California Bill May Have Ramifications for Telehealth Reimbursement

In late September, the California state senate approved a bill, AB-744, that if passed would result in telehealth being reimbursed at the same rate as an in-person doctor’s visit. The bill is expected to be signed by Governor Gavin Newsom, and could eventually have ripple effects that touch telehealth reimbursement across the country.

As physicians are currently reimbursed at a lower rate for telehealth versus an in-person visit, the California bill would drastically change how much providers get paid for offering virtual services. Currently, telehealth reimbursement varies significantly across the U.S. The Centers for Medicare and Medicaid Services is the biggest payer for telehealth, while third-party payers all have different rules and guidelines for how to reimbursement remote care services.

According to Robert Annas, senior managing director at SOLIC Capital, Medicare can be especially restrictive in allowing for telehealth reimbursement; and where Medicare goes in this regard, Medicaid tends to follow.

A patchwork approach to reimbursement laws means states have taken the lead in crafting their own rules. About 40 states have some kind of telehealth reimbursement rules that bring the playing field closer to true parity, but the path has been uneven, and as yet no national guidelines exist.

The California bill is higher-profile than most, and Annas expects it will grab lawmakers’ attentions.

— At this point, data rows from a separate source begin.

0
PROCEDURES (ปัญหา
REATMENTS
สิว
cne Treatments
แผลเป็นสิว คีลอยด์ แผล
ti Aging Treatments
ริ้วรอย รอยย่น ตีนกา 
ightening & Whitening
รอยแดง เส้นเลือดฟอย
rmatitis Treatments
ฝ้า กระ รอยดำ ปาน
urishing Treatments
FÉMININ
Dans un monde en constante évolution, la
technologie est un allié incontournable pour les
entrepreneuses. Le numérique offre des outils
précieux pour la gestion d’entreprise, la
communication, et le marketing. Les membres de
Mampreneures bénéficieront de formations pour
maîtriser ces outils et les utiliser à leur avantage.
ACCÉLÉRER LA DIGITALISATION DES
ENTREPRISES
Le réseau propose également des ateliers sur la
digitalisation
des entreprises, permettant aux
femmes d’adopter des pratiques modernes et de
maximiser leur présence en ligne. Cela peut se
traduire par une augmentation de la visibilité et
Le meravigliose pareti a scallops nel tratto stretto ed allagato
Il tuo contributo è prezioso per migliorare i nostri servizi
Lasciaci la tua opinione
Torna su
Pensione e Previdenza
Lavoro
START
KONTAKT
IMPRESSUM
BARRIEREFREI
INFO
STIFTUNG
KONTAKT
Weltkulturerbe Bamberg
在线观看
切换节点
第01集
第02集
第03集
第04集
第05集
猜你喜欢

“Given the Medicare population in California, it will probably allow telehealth to expand throughout the state, and if the law is signed, it will provide better access to that type of care,” he said. “They’ll be able to get better quality of care — better outcomes, better management of chronic diseases. Those are some of the long-term goals the law is designed for.”

The bill will likely have its biggest impact in the rural areas of the state. In California and across the country, rural areas are more likely to be hit by persistent physician shortages that are restricting access to care in remote communities. AB-744 seeks to break down some of the reimbursement barriers that can prevent telehealth services from seeping into these high-need communities.

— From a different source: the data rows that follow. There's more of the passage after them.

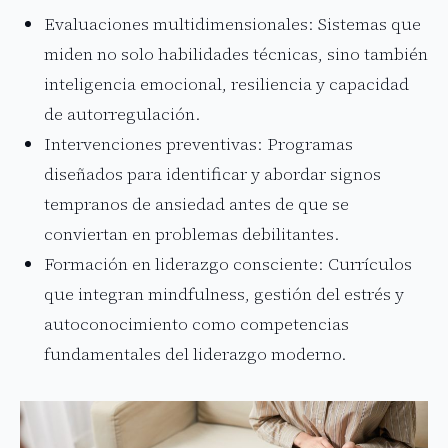
Evaluaciones multidimensionales: Sistemas que
miden no solo habilidades técnicas, sino también
inteligencia emocional, resiliencia y capacidad
de autorregulación.
Intervenciones preventivas: Programas
diseñados para identificar y abordar signos
tempranos de ansiedad antes de que se
conviertan en problemas debilitantes.
Formación en liderazgo consciente: Currículos
que integran mindfulness, gestión del estrés y
autoconocimiento como competencias
fundamentales del liderazgo moderno.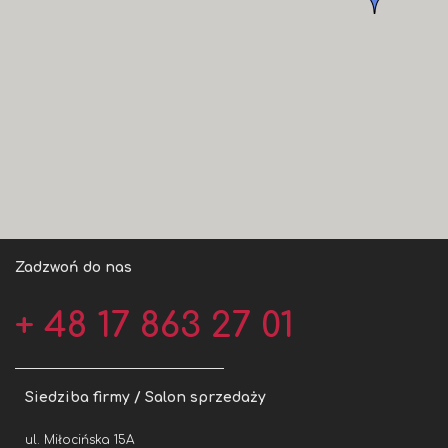
Zadzwoń do nas
+ 48 17 863 27 01
Siedziba firmy / Salon sprzedaży
ul. Miłocińska 15A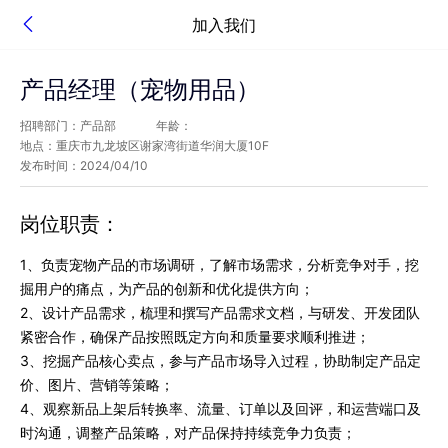
加入我们
产品经理（宠物用品）
招聘部门：产品部
年龄：
地点：重庆市九龙坡区谢家湾街道华润大厦10F
发布时间：2024/04/10
岗位职责：
1、负责宠物产品的市场调研，了解市场需求，分析竞争对手，挖
掘用户的痛点，为产品的创新和优化提供方向；
2、设计产品需求，梳理和撰写产品需求文档，与研发、开发团队
紧密合作，确保产品按照既定方向和质量要求顺利推进；
3、挖掘产品核心卖点，参与产品市场导入过程，协助制定产品定
价、图片、营销等策略；
4、观察新品上架后转换率、流量、订单以及回评，和运营端口及
时沟通，调整产品策略，对产品保持持续竞争力负责；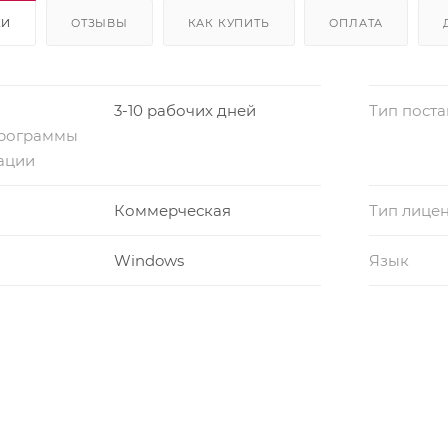
КИ
ОТЗЫВЫ
КАК КУПИТЬ
ОПЛАТА
3-10 рабочих дней
Тип поста
программы
ации
Коммерческая
Тип лице
Windows
Язык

But because national reimbursement requirements are so varied and uneven, it’s a difficult path to navigate, Annas said.

“What we’ve seen is that the legacy laws that exist really result from a lack of experience and lack of use,” he said. “The telehealth market, particularly on the outpatient side, has moved from ‘What is it?’ to ‘How do I get it?’ There’s such an extreme physician shortage that the ability to keep patients in-house, the ability to prevent transfers, better chronic health management, all of those are going to be positives for healthcare in the future.

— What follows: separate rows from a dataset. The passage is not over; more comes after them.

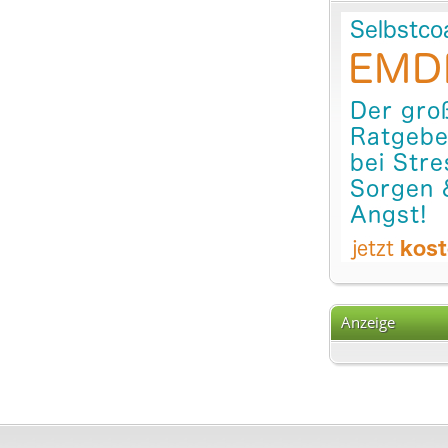
Anzeige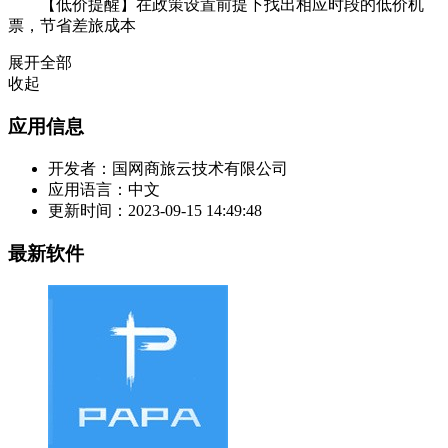
【低价提醒】在政策设置前提下找出相应时段的低价机
票，节省差旅成本
展开全部
收起
应用信息
开发者：
国网商旅云技术有限公司
应用语言：
中文
更新时间：
2023-09-15 14:49:48
最新软件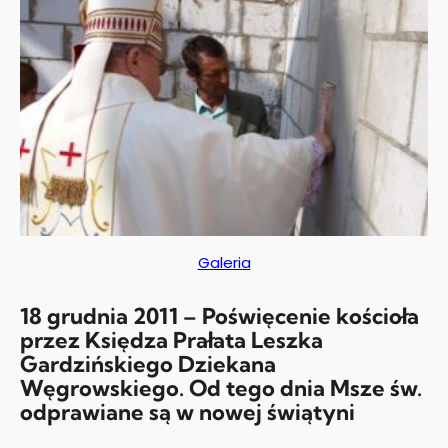
Galeria
18 grudnia 2011 – Poświęcenie kościoła
przez Księdza Prałata Leszka
Gardzińskiego Dziekana
Węgrowskiego. Od tego dnia Msze św.
odprawiane są w nowej świątyni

“The overall acceptance rate is causing the realization that it’s basically the same as seeing a provider in person,” he said. “I think the barriers are beginning to break.”

TELEHEALTH ACCEPTANCE

Seeing a healthcare provider over a computer phone or tablet is different than an in-person visit in a couple of ways. Some care requires physical contact between the clinician and the patient, which obviously can’t happen over the digital divide. But even this is starting to change, with remote technologies that can do things like read blood pressure. Increasingly, these technologies are boosting the acceptance of telehealth as a viable alternative to driving vast distances to see a provider.

In Annas’ view, that acceptance is the key to the California bill, and to future pushes to establish a national reimbursement framework. He expects there to be a big lobbying effort in the next 24 to 36 months to remove some of the current barriers, particularly with Medicare, to get telehealth reimbursed at the same level.

That could have a two-pronged effect. On one hand, rural access to healthcare services could increase, thereby improving care quality and outcomes. On the other hand telehealth could experience a boom in popularity — and it’s already popular despite the current restrictions.

The California bill may well be a catalyst for more widespread change.

“Healthcare is in quite a bit of flux,” said Annas. “I think you will see a coalescing from leadership, from Health and Human Services and from the state governments, to coalesce around a single policy as regards to telehealth.”

A more cohesive framework may just be what some providers need to get a better grip on their finances, as well. Rather than spending money on patient transfers to a specialist, providers could instead offer the option to connect to a speciality remotely.

“If you have to transfer a patient 175 miles because the services aren’t viable at the hospital, and it interrupts work and all those other things, not having to be transferred not only helps the hospital in keeping revenue in-house, it improves the overall quality of care,” said Annas. “They (also) have the ability to discharge the patient to the home, and provide follow-up care.”

AB-744 is likely getting attention from some of the larger players who have swooped in to change the landscape of U.S. healthcare. Amazon and WalMart, who are both edging their way into the healthcare business, have tinkered with the idea of expanding into specialty consultations in areas such as cardiology, neurology and psychology — a move that would be made easier if the reimbursement picture is more clear.

Annas sees AB-744 as a landmark piece of legislation.

“The physician shortage is not going to go away,” he said. “There’ll be continued consolidation in the healthcare market, but rural health and the secondary markets are still the main drivers of patient volume. … You’ll see more providers want to provide telehealth access, and allow healthcare to have more options for the delivery of care for patients who may not have access to it. There’s probably a lot of wind at their backs.”